Originally Posted by Runesinger
OK, now I have to stand up against a common misconception about Norse beliefs. The Norse society was not patriarchal in nature. Both men and women held a more balanced status of differing abilities and strengths. Norse society recognized that men and women were not the same, but equal.
The use of the Patronymic in naming and the prowess of men in feats of physical strength and battle would tend to make one think that Norse society was male-dominated.
However, women were seen as greater in spiritual/psychic abilities. The Norse version of shaman, the Seidhkona, was almost exclusively a female role. Women were also seen as the lore-keepers. They had great authority in rulings on law and customs.
Women were the source of wisdom in the community. Women were expected to grow in wisdom as they matured. Consequently, as a woman grew older, her value in the community increased. This is a very different view from our youth-obsessed modern society.
Th sagas have many incidents where great heroes sought wisdom from their grandmothers. Even the name "Edda" comes from the old Icelandic word from "Great-Grandmother," for a Great-grandmother would be seen as the greatest source of wisdom. The older women were often counseled before a battle.
This is not to sat that women stayed home while men went to battle. There were sagas that showed husband and wife fighting side-by-side.

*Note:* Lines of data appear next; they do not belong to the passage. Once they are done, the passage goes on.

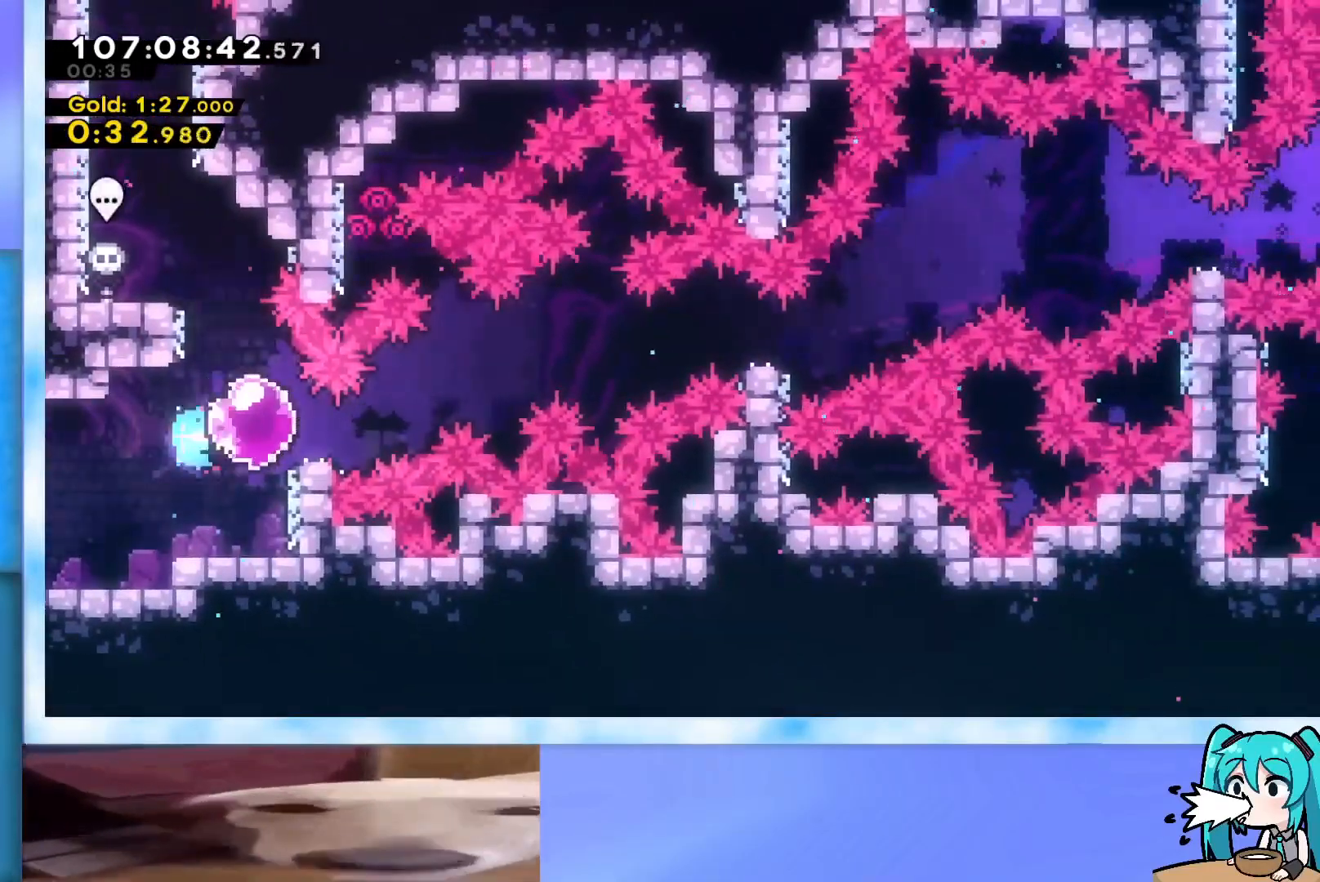
{"keys": ["right"], "events": [[34, "dash", "up"], [84, "jump", "down"], [417, "jump", "up"]]}
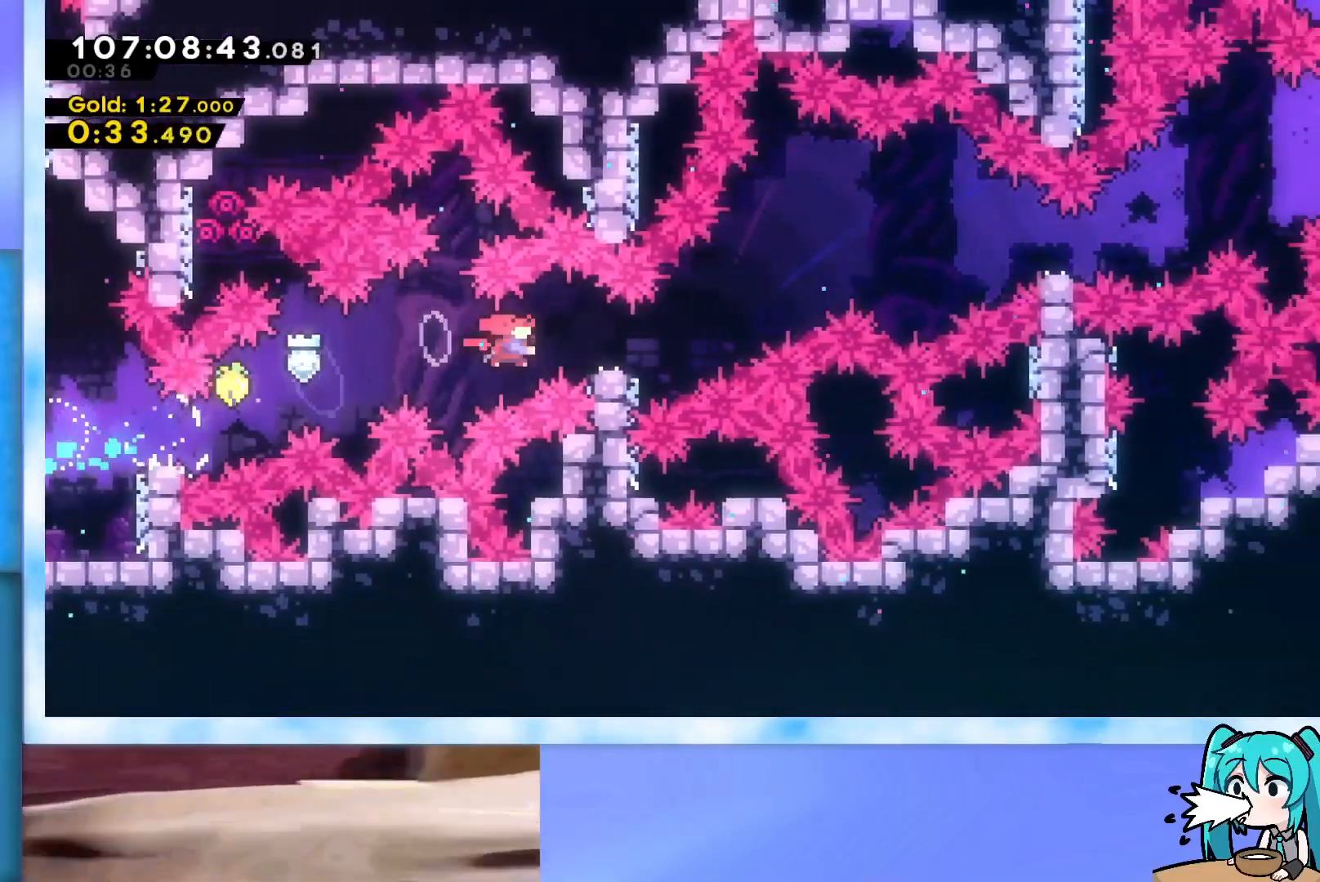
{"keys": ["jump", "right"], "events": [[16, "dash", "down"], [100, "dash", "up"], [150, "jump", "down"]]}
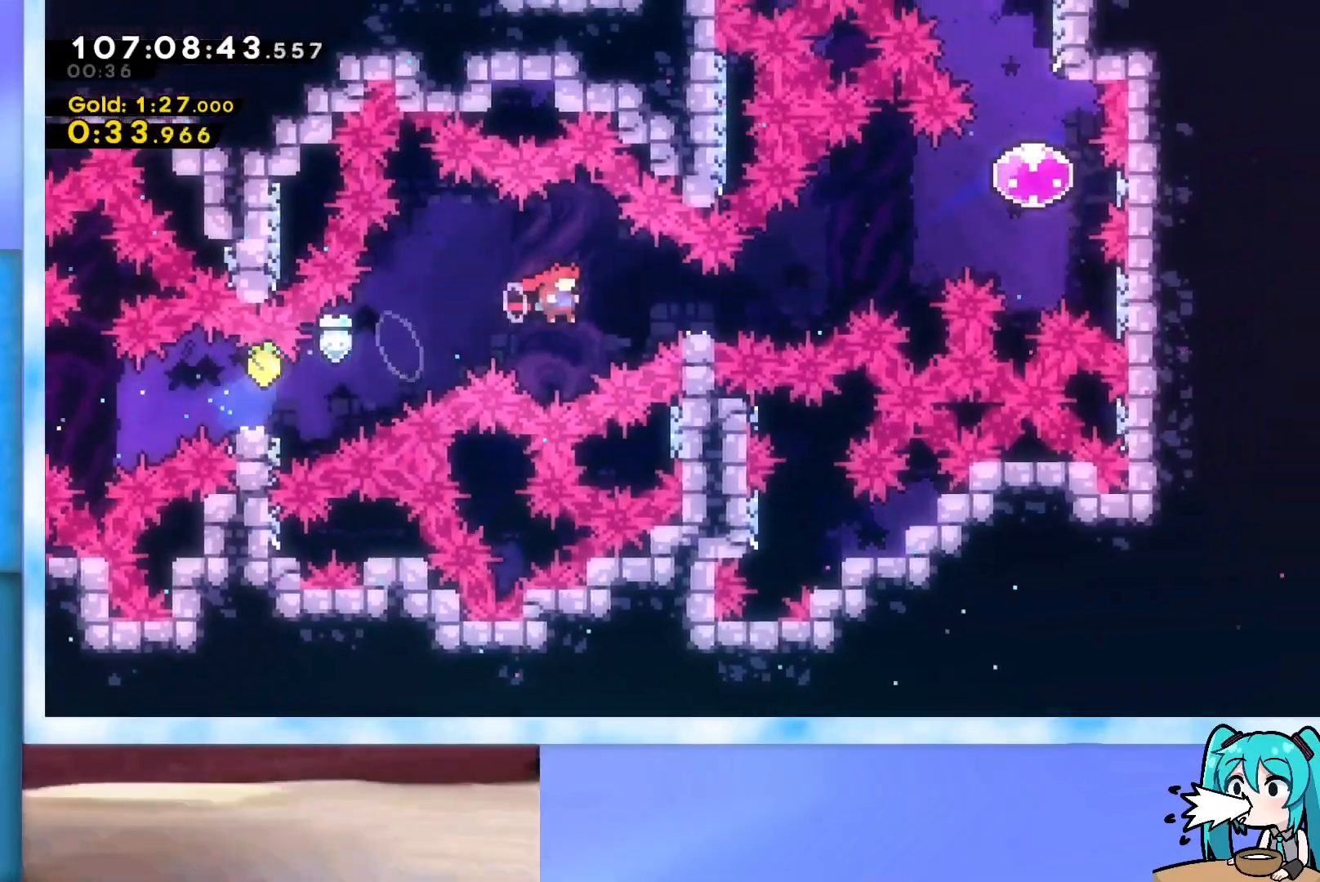
{"keys": ["jump", "right"], "events": [[67, "jump", "up"], [117, "dash", "down"], [217, "dash", "up"], [267, "jump", "down"]]}
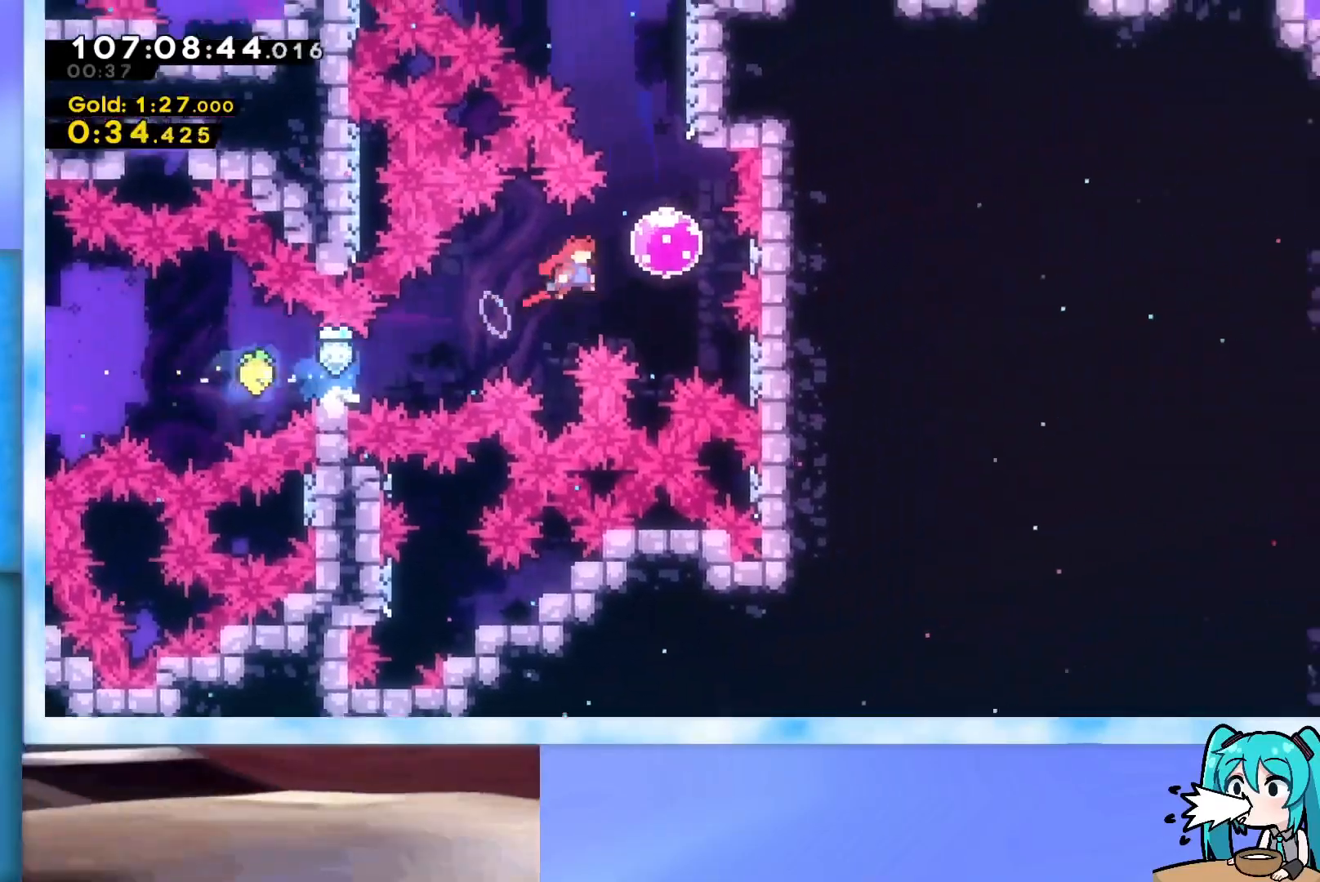
{"keys": ["jump", "left", "up"], "events": [[133, "jump", "up"], [133, "right", "up"], [183, "dash", "down"], [183, "up", "down"], [367, "dash", "up"], [417, "jump", "down"], [417, "left", "down"]]}
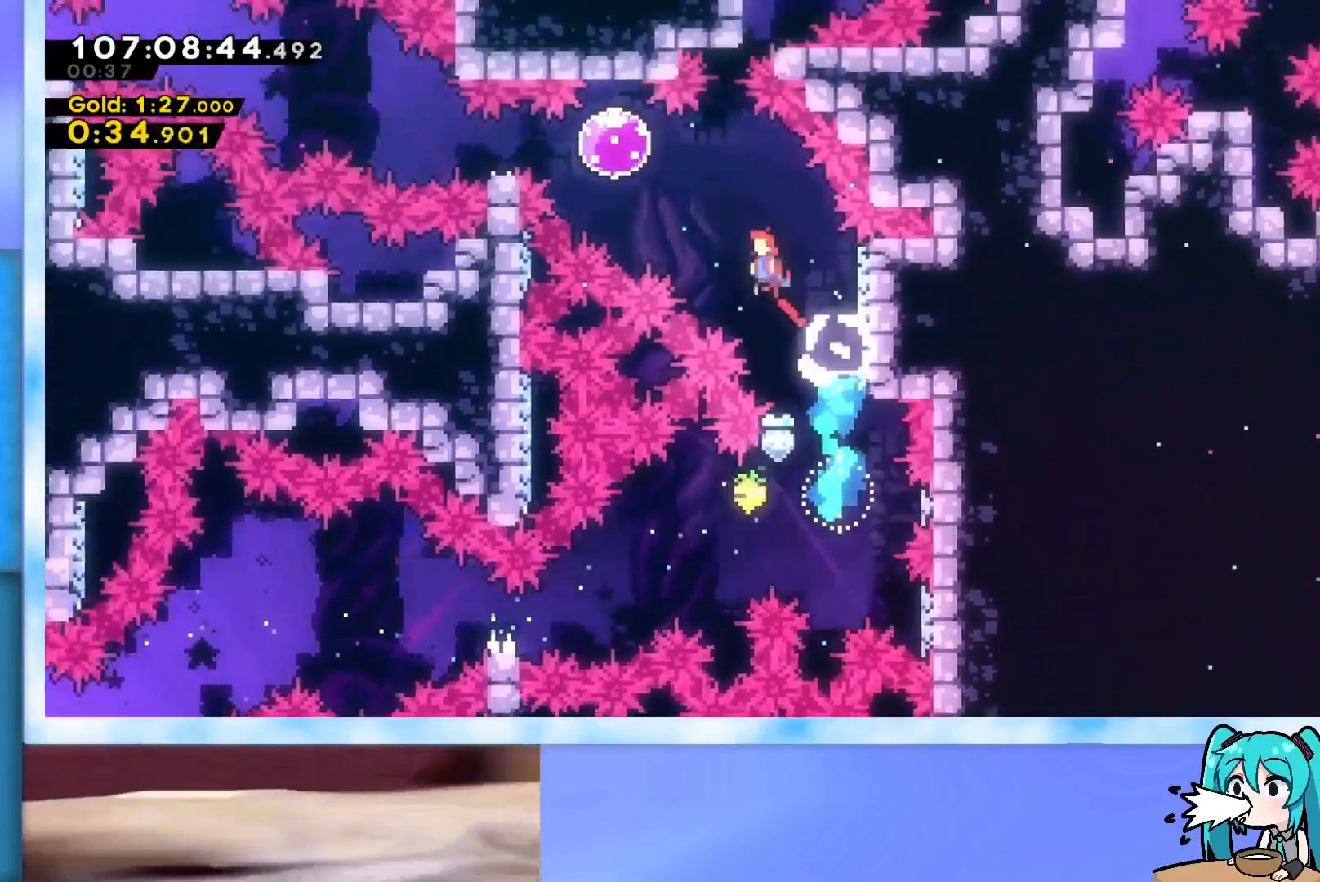
{"keys": ["jump", "left"], "events": [[200, "up", "up"], [300, "jump", "up"], [334, "dash", "down"], [434, "dash", "up"], [484, "jump", "down"]]}
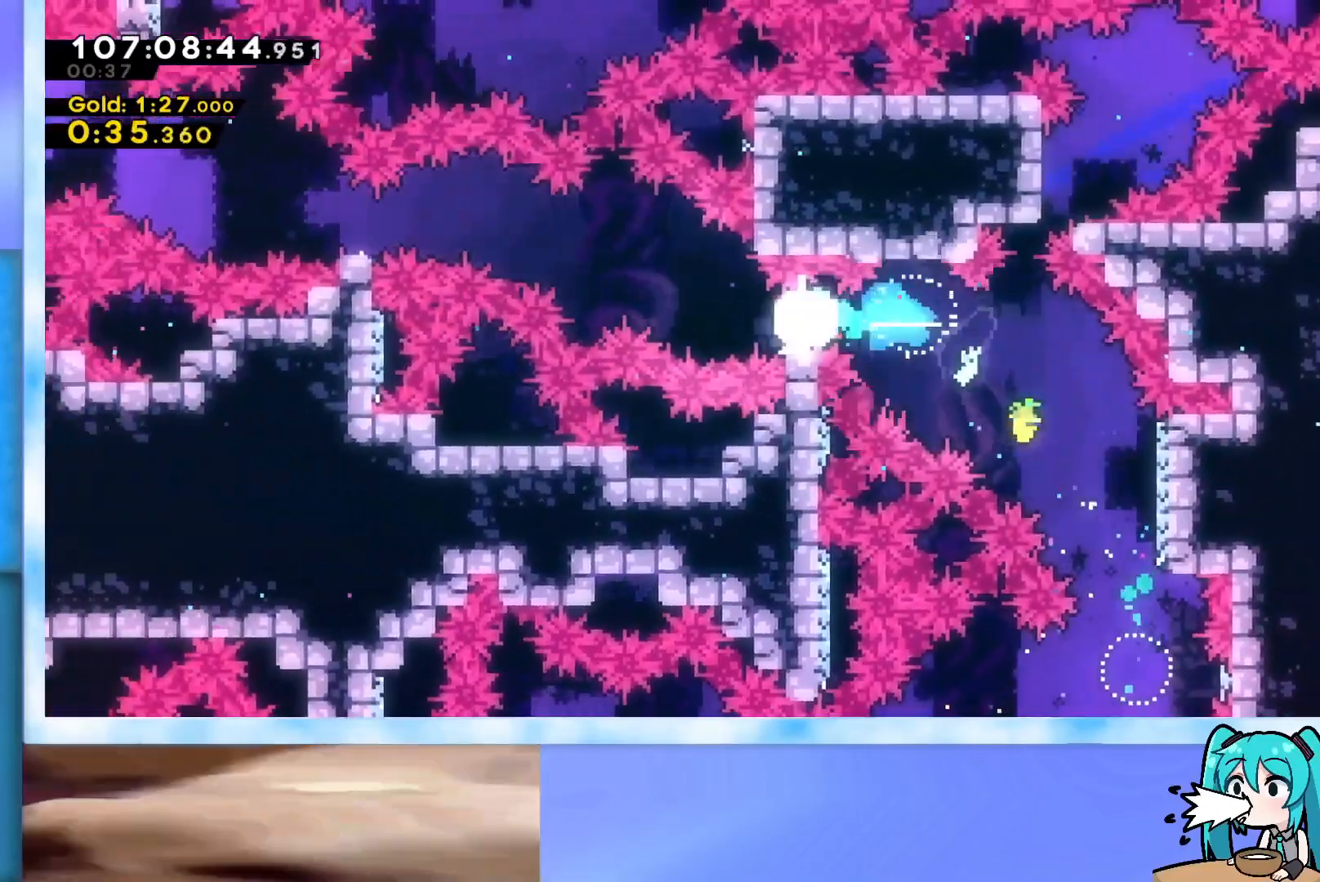
{"keys": ["left"], "events": [[350, "jump", "up"], [400, "dash", "down"], [500, "dash", "up"]]}
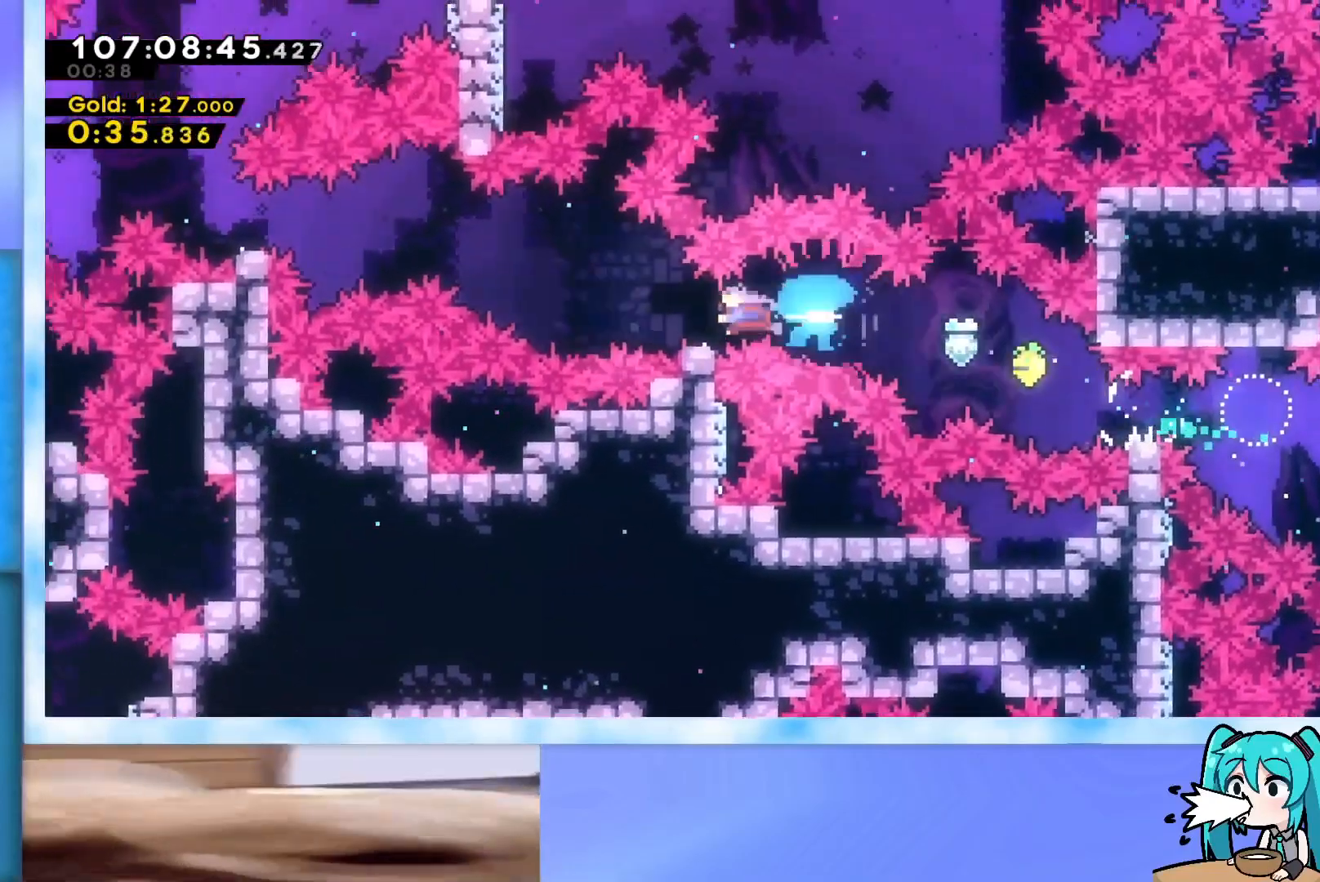
{"keys": ["dash", "left"], "events": [[84, "jump", "down"], [417, "jump", "up"], [467, "dash", "down"]]}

Also single women went to battle as shield-maidens (Skjoldmar).
In Norse society there was more cross-over in gender roles. Each person did what he or she did best. The Norse environment was harsh, and everyone had to perform to their greatest potential.
I never meant to say that they were unequal in culture or anything Runesinger (far from the truth, it's one of the traits I'm most proud of in fact); I was just mentioning a comparison between the two cultures. I was mainly referring to the "Patronymic in naming" in my post.